ACTIVITY
Filter the records below, copying every line that contains the string "function". Treat matches as case-sensitive.

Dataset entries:
################

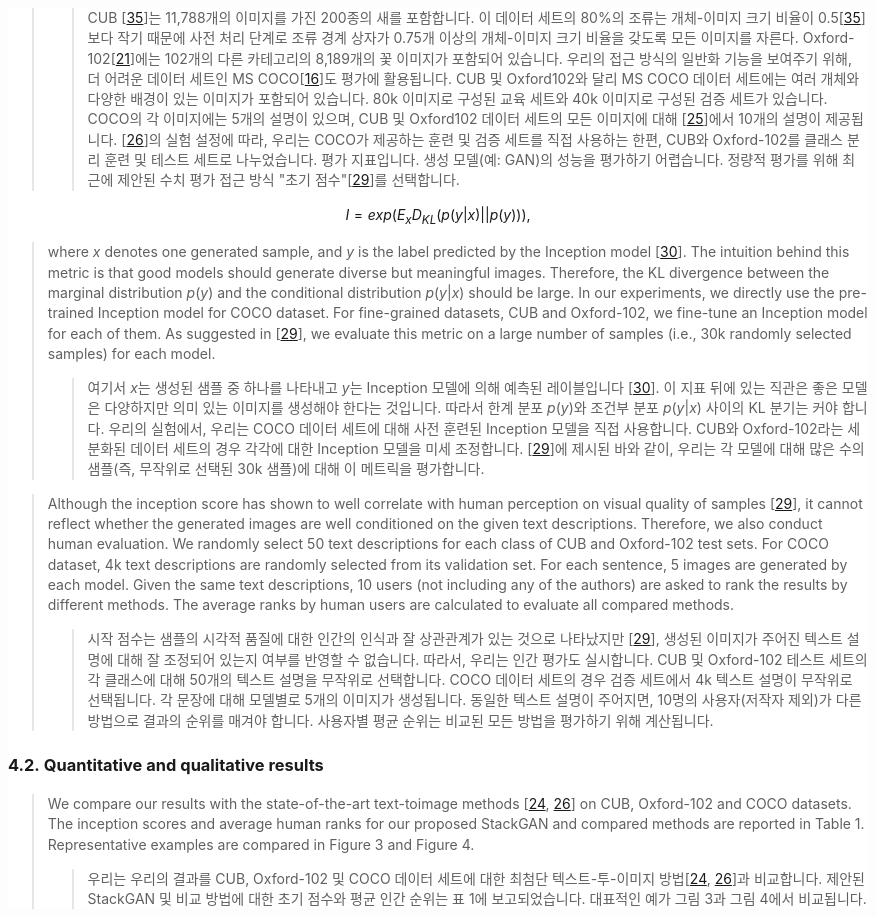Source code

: >> CUB [<a href="#footnote_35_1" name="footnote_35_2">35</a>]는 11,788개의 이미지를 가진 200종의 새를 포함합니다. 이 데이터 세트의 80%의 조류는 개체-이미지 크기 비율이 0.5[<a href="#footnote_35_1" name="footnote_35_2">35</a>]보다 작기 때문에 사전 처리 단계로 조류 경계 상자가 0.75개 이상의 개체-이미지 크기 비율을 갖도록 모든 이미지를 자른다. Oxford-102[<a href="#footnote_21_1" name="footnote_21_2">21</a>]에는 102개의 다른 카테고리의 8,189개의 꽃 이미지가 포함되어 있습니다. 우리의 접근 방식의 일반화 기능을 보여주기 위해, 더 어려운 데이터 세트인 MS COCO[<a href="#footnote_16_1" name="footnote_16_2">16</a>]도 평가에 활용됩니다. CUB 및 Oxford102와 달리 MS COCO 데이터 세트에는 여러 개체와 다양한 배경이 있는 이미지가 포함되어 있습니다. 80k 이미지로 구성된 교육 세트와 40k 이미지로 구성된 검증 세트가 있습니다. COCO의 각 이미지에는 5개의 설명이 있으며, CUB 및 Oxford102 데이터 세트의 모든 이미지에 대해 [<a href="#footnote_25_1" name="footnote_25_2">25</a>]에서 10개의 설명이 제공됩니다. [<a href="#footnote_26_1" name="footnote_26_2">26</a>]의 실험 설정에 따라, 우리는 COCO가 제공하는 훈련 및 검증 세트를 직접 사용하는 한편, CUB와 Oxford-102를 클래스 분리 훈련 및 테스트 세트로 나누었습니다. 평가 지표입니다. 생성 모델(예: GAN)의 성능을 평가하기 어렵습니다. 정량적 평가를 위해 최근에 제안된 수치 평가 접근 방식 "초기 점수"[<a href="#footnote_29_1" name="footnote_29_2">29</a>]를 선택합니다.

$$I=exp(E_{x}D_{KL}(p(y|x)||p(y))),$$

> where $x$ denotes one generated sample, and $y$ is the label predicted by the Inception model [<a href="#footnote_30_1" name="footnote_30_2">30</a>]. The intuition behind this metric is that good models should generate diverse but meaningful images. Therefore, the KL divergence between the marginal distribution $p(y)$ and the conditional distribution $p(y|x)$ should be large. In our experiments, we directly use the pre-trained Inception model for COCO dataset. For fine-grained datasets, CUB and Oxford-102, we fine-tune an Inception model for each of them. As suggested in [<a href="#footnote_29_1" name="footnote_29_2">29</a>], we evaluate this metric on a large number of samples (i.e., 30k randomly selected samples) for each model. 
>> 여기서 $x$는 생성된 샘플 중 하나를 나타내고 $y$는 Inception 모델에 의해 예측된 레이블입니다 [<a href="#footnote_30_1" name="footnote_30_2">30</a>]. 이 지표 뒤에 있는 직관은 좋은 모델은 다양하지만 의미 있는 이미지를 생성해야 한다는 것입니다. 따라서 한계 분포 $p(y)$와 조건부 분포 $p(y|x)$ 사이의 KL 분기는 커야 합니다. 우리의 실험에서, 우리는 COCO 데이터 세트에 대해 사전 훈련된 Inception 모델을 직접 사용합니다. CUB와 Oxford-102라는 세분화된 데이터 세트의 경우 각각에 대한 Inception 모델을 미세 조정합니다. [<a href="#footnote_29_1" name="footnote_29_2">29</a>]에 제시된 바와 같이, 우리는 각 모델에 대해 많은 수의 샘플(즉, 무작위로 선택된 30k 샘플)에 대해 이 메트릭을 평가합니다.

> Although the inception score has shown to well correlate with human perception on visual quality of samples [<a href="#footnote_29_1" name="footnote_29_2">29</a>], it cannot reflect  whether the generated images are well conditioned on the given text descriptions. Therefore, we also conduct human evaluation. We randomly select 50 text descriptions for each class of CUB and Oxford-102 test sets. For COCO dataset, 4k text descriptions are randomly selected from its validation set. For each sentence, 5 images are generated by each model. Given the same text descriptions, 10 users (not including any of the authors) are asked to rank the results by different methods. The average ranks by human users are calculated to evaluate all compared methods.
>> 시작 점수는 샘플의 시각적 품질에 대한 인간의 인식과 잘 상관관계가 있는 것으로 나타났지만 [<a href="#footnote_29_1" name="footnote_29_2">29</a>], 생성된 이미지가 주어진 텍스트 설명에 대해 잘 조정되어 있는지 여부를 반영할 수 없습니다. 따라서, 우리는 인간 평가도 실시합니다. CUB 및 Oxford-102 테스트 세트의 각 클래스에 대해 50개의 텍스트 설명을 무작위로 선택합니다. COCO 데이터 세트의 경우 검증 세트에서 4k 텍스트 설명이 무작위로 선택됩니다. 각 문장에 대해 모델별로 5개의 이미지가 생성됩니다. 동일한 텍스트 설명이 주어지면, 10명의 사용자(저작자 제외)가 다른 방법으로 결과의 순위를 매겨야 합니다. 사용자별 평균 순위는 비교된 모든 방법을 평가하기 위해 계산됩니다.

### $\mathbf{4.2.\;Quantitative\;and\;qualitative\;results}$

> We compare our results with the state-of-the-art text-toimage methods [<a href="#footnote_24_1" name="footnote_24_2">24</a>, <a href="#footnote_26_1" name="footnote_26_2">26</a>] on CUB, Oxford-102 and COCO datasets. The inception scores and average human ranks for our proposed StackGAN and compared methods are reported in Table 1. Representative examples are compared in Figure 3 and Figure 4.
>> 우리는 우리의 결과를 CUB, Oxford-102 및 COCO 데이터 세트에 대한 최첨단 텍스트-투-이미지 방법[<a href="#footnote_24_1" name="footnote_24_2">24</a>, <a href="#footnote_26_1" name="footnote_26_2">26</a>]과 비교합니다. 제안된 StackGAN 및 비교 방법에 대한 초기 점수와 평균 인간 순위는 표 1에 보고되었습니다. 대표적인 예가 그림 3과 그림 4에서 비교됩니다.
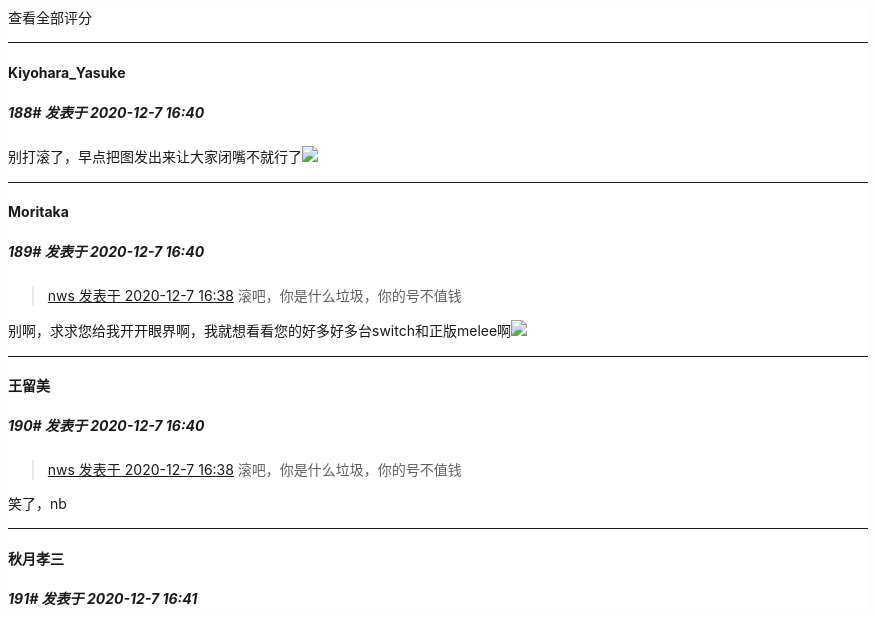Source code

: 

查看全部评分






*****

####  Kiyohara_Yasuke  
##### 188#       发表于 2020-12-7 16:40




别打滚了，早点把图发出来让大家闭嘴不就行了<img src="https://static.saraba1st.com/image/smiley/face2017/037.png" referrerpolicy="no-referrer">







*****

####  Moritaka  
##### 189#       发表于 2020-12-7 16:40



<blockquote><a href="httphttps://bbs.saraba1st.com/2b/forum.php?mod=redirect&amp;goto=findpost&amp;pid=49640270&amp;ptid=1975986" target="_blank">nws 发表于 2020-12-7 16:38</a>
滚吧，你是什么垃圾，你的号不值钱</blockquote>
别啊，求求您给我开开眼界啊，我就想看看您的好多好多台switch和正版melee啊<img src="https://static.saraba1st.com/image/smiley/face2017/065.png" referrerpolicy="no-referrer">







*****

####  王留美  
##### 190#       发表于 2020-12-7 16:40



<blockquote><a href="httphttps://bbs.saraba1st.com/2b/forum.php?mod=redirect&amp;goto=findpost&amp;pid=49640270&amp;ptid=1975986" target="_blank">nws 发表于 2020-12-7 16:38</a>
滚吧，你是什么垃圾，你的号不值钱</blockquote>
笑了，nb







*****

####  秋月孝三  
##### 191#       发表于 2020-12-7 16:41
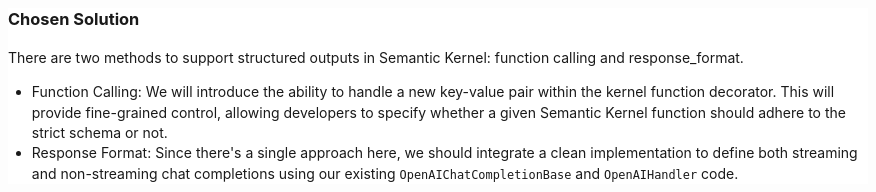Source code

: ### Chosen Solution

There are two methods to support structured outputs in Semantic Kernel: function calling and response_format.

- Function Calling: We will introduce the ability to handle a new key-value pair within the kernel function decorator. This will provide fine-grained control, allowing developers to specify whether a given Semantic Kernel function should adhere to the strict schema or not.
- Response Format: Since there's a single approach here, we should integrate a clean implementation to define both streaming and non-streaming chat completions using our existing `OpenAIChatCompletionBase` and `OpenAIHandler` code.
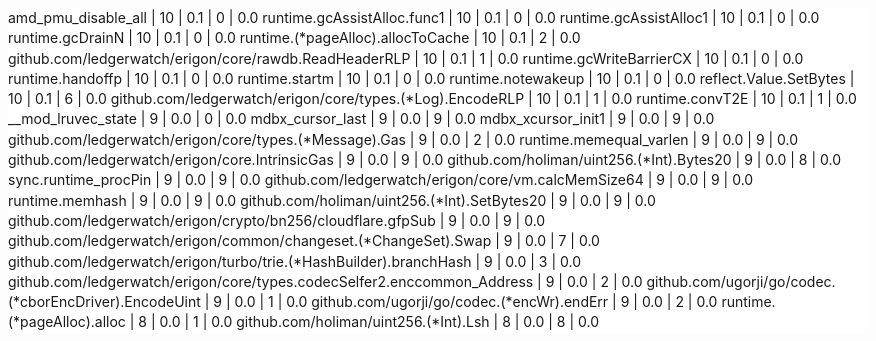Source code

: amd_pmu_disable_all                                                                   |     10 |   0.1 |    0 |   0.0
runtime.gcAssistAlloc.func1                                                           |     10 |   0.1 |    0 |   0.0
runtime.gcAssistAlloc1                                                                |     10 |   0.1 |    0 |   0.0
runtime.gcDrainN                                                                      |     10 |   0.1 |    0 |   0.0
runtime.(*pageAlloc).allocToCache                                                     |     10 |   0.1 |    2 |   0.0
github.com/ledgerwatch/erigon/core/rawdb.ReadHeaderRLP                                |     10 |   0.1 |    1 |   0.0
runtime.gcWriteBarrierCX                                                              |     10 |   0.1 |    0 |   0.0
runtime.handoffp                                                                      |     10 |   0.1 |    0 |   0.0
runtime.startm                                                                        |     10 |   0.1 |    0 |   0.0
runtime.notewakeup                                                                    |     10 |   0.1 |    0 |   0.0
reflect.Value.SetBytes                                                                |     10 |   0.1 |    6 |   0.0
github.com/ledgerwatch/erigon/core/types.(*Log).EncodeRLP                             |     10 |   0.1 |    1 |   0.0
runtime.convT2E                                                                       |     10 |   0.1 |    1 |   0.0
__mod_lruvec_state                                                                    |      9 |   0.0 |    0 |   0.0
mdbx_cursor_last                                                                      |      9 |   0.0 |    9 |   0.0
mdbx_xcursor_init1                                                                    |      9 |   0.0 |    9 |   0.0
github.com/ledgerwatch/erigon/core/types.(*Message).Gas                               |      9 |   0.0 |    2 |   0.0
runtime.memequal_varlen                                                               |      9 |   0.0 |    9 |   0.0
github.com/ledgerwatch/erigon/core.IntrinsicGas                                       |      9 |   0.0 |    9 |   0.0
github.com/holiman/uint256.(*Int).Bytes20                                             |      9 |   0.0 |    8 |   0.0
sync.runtime_procPin                                                                  |      9 |   0.0 |    9 |   0.0
github.com/ledgerwatch/erigon/core/vm.calcMemSize64                                   |      9 |   0.0 |    9 |   0.0
runtime.memhash                                                                       |      9 |   0.0 |    9 |   0.0
github.com/holiman/uint256.(*Int).SetBytes20                                          |      9 |   0.0 |    9 |   0.0
github.com/ledgerwatch/erigon/crypto/bn256/cloudflare.gfpSub                          |      9 |   0.0 |    9 |   0.0
github.com/ledgerwatch/erigon/common/changeset.(*ChangeSet).Swap                      |      9 |   0.0 |    7 |   0.0
github.com/ledgerwatch/erigon/turbo/trie.(*HashBuilder).branchHash                    |      9 |   0.0 |    3 |   0.0
github.com/ledgerwatch/erigon/core/types.codecSelfer2.enccommon_Address               |      9 |   0.0 |    2 |   0.0
github.com/ugorji/go/codec.(*cborEncDriver).EncodeUint                                |      9 |   0.0 |    1 |   0.0
github.com/ugorji/go/codec.(*encWr).endErr                                            |      9 |   0.0 |    2 |   0.0
runtime.(*pageAlloc).alloc                                                            |      8 |   0.0 |    1 |   0.0
github.com/holiman/uint256.(*Int).Lsh                                                 |      8 |   0.0 |    8 |   0.0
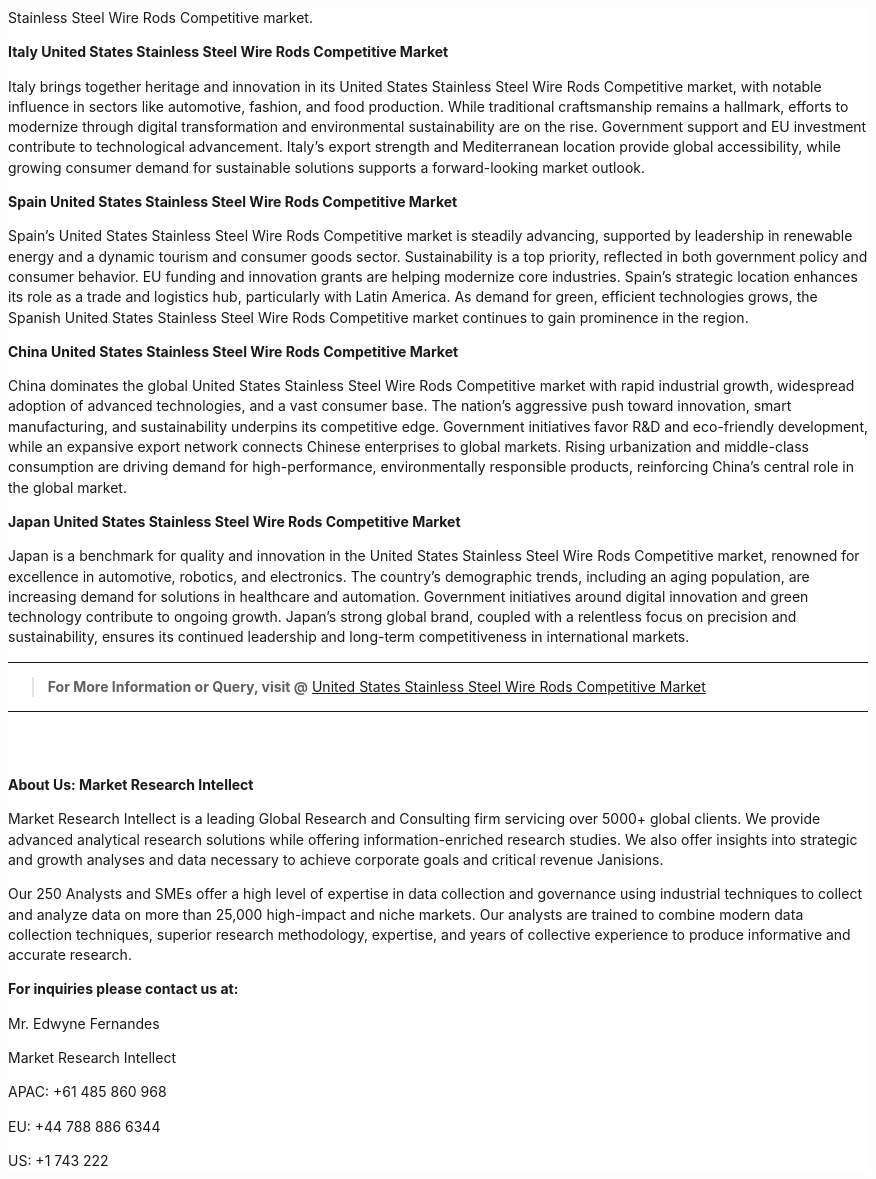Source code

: Stainless Steel Wire Rods Competitive market.</p><p class="" data-start="3840" data-end="4422"><strong data-start="3840" data-end="3861">Italy United States Stainless Steel Wire Rods Competitive Market</strong></p><p class="" data-start="3840" data-end="4422">Italy brings together heritage and innovation in its United States Stainless Steel Wire Rods Competitive market, with notable influence in sectors like automotive, fashion, and food production. While traditional craftsmanship remains a hallmark, efforts to modernize through digital transformation and environmental sustainability are on the rise. Government support and EU investment contribute to technological advancement. Italy&rsquo;s export strength and Mediterranean location provide global accessibility, while growing consumer demand for sustainable solutions supports a forward-looking market outlook.</p><p class="" data-start="4424" data-end="4975"><strong data-start="4424" data-end="4445">Spain United States Stainless Steel Wire Rods Competitive Market</strong></p><p class="" data-start="4424" data-end="4975">Spain&rsquo;s United States Stainless Steel Wire Rods Competitive market is steadily advancing, supported by leadership in renewable energy and a dynamic tourism and consumer goods sector. Sustainability is a top priority, reflected in both government policy and consumer behavior. EU funding and innovation grants are helping modernize core industries. Spain&rsquo;s strategic location enhances its role as a trade and logistics hub, particularly with Latin America. As demand for green, efficient technologies grows, the Spanish United States Stainless Steel Wire Rods Competitive market continues to gain prominence in the region.</p><p class="" data-start="4977" data-end="5589"><strong data-start="4977" data-end="4998">China United States Stainless Steel Wire Rods Competitive Market</strong></p><p class="" data-start="4977" data-end="5589">China dominates the global United States Stainless Steel Wire Rods Competitive market with rapid industrial growth, widespread adoption of advanced technologies, and a vast consumer base. The nation&rsquo;s aggressive push toward innovation, smart manufacturing, and sustainability underpins its competitive edge. Government initiatives favor R&amp;D and eco-friendly development, while an expansive export network connects Chinese enterprises to global markets. Rising urbanization and middle-class consumption are driving demand for high-performance, environmentally responsible products, reinforcing China&rsquo;s central role in the global market.</p><p class="" data-start="5591" data-end="6162"><strong data-start="5591" data-end="5612">Japan United States Stainless Steel Wire Rods Competitive Market</strong></p><p class="" data-start="5591" data-end="6162">Japan is a benchmark for quality and innovation in the United States Stainless Steel Wire Rods Competitive market, renowned for excellence in automotive, robotics, and electronics. The country&rsquo;s demographic trends, including an aging population, are increasing demand for solutions in healthcare and automation. Government initiatives around digital innovation and green technology contribute to ongoing growth. Japan&rsquo;s strong global brand, coupled with a relentless focus on precision and sustainability, ensures its continued leadership and long-term competitiveness in international markets.</p><hr /><blockquote><p><span class="font-[700]"><strong>For More Information or Query, visit&nbsp;@</strong>&nbsp;</span><span class="font-[700]"><a href="https://www.marketresearchintellect.com/product/global-stainless-steel-wire-rods-competitive-market/?utm_source=Linkedin&utm_medium=019" target="_blank" data-tracking-control-name="article-ssr-frontend-pulse_little-text-block" data-tracking-will-navigate="" data-test-link="">United States Stainless Steel Wire Rods Competitive Market</a></span></p></blockquote><hr /><h3>&nbsp;</h3><p><strong><span class="font-[700]">About Us: Market Research Intellect</span></strong></p><p><span class="">Market Research Intellect is a leading Global Research and Consulting firm servicing over 5000+ global clients. We provide advanced analytical research solutions while offering information-enriched research studies.&nbsp;</span>We also offer insights into strategic and growth analyses and data necessary to achieve corporate goals and critical revenue Janisions.</p><p><span class="">Our 250 Analysts and SMEs offer a high level of expertise in data collection and governance using industrial techniques to collect and analyze data on more than 25,000 high-impact and niche markets. Our analysts are trained to combine modern data collection techniques, superior research methodology, expertise, and years of collective experience to produce informative and accurate research.</span></p><p><strong>For inquiries please contact us at:</strong></p><p>Mr. Edwyne Fernandes</p><p>Market Research Intellect</p><p>APAC: +61 485 860 968</p><p>EU: +44 788 886 6344</p><p>US: +1 743 222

################

PROBLEM SOLUTION
There are two methods to support structured outputs in Semantic Kernel: function calling and response_format.
- Function Calling: We will introduce the ability to handle a new key-value pair within the kernel function decorator. This will provide fine-grained control, allowing developers to specify whether a given Semantic Kernel function should adhere to the strict schema or not.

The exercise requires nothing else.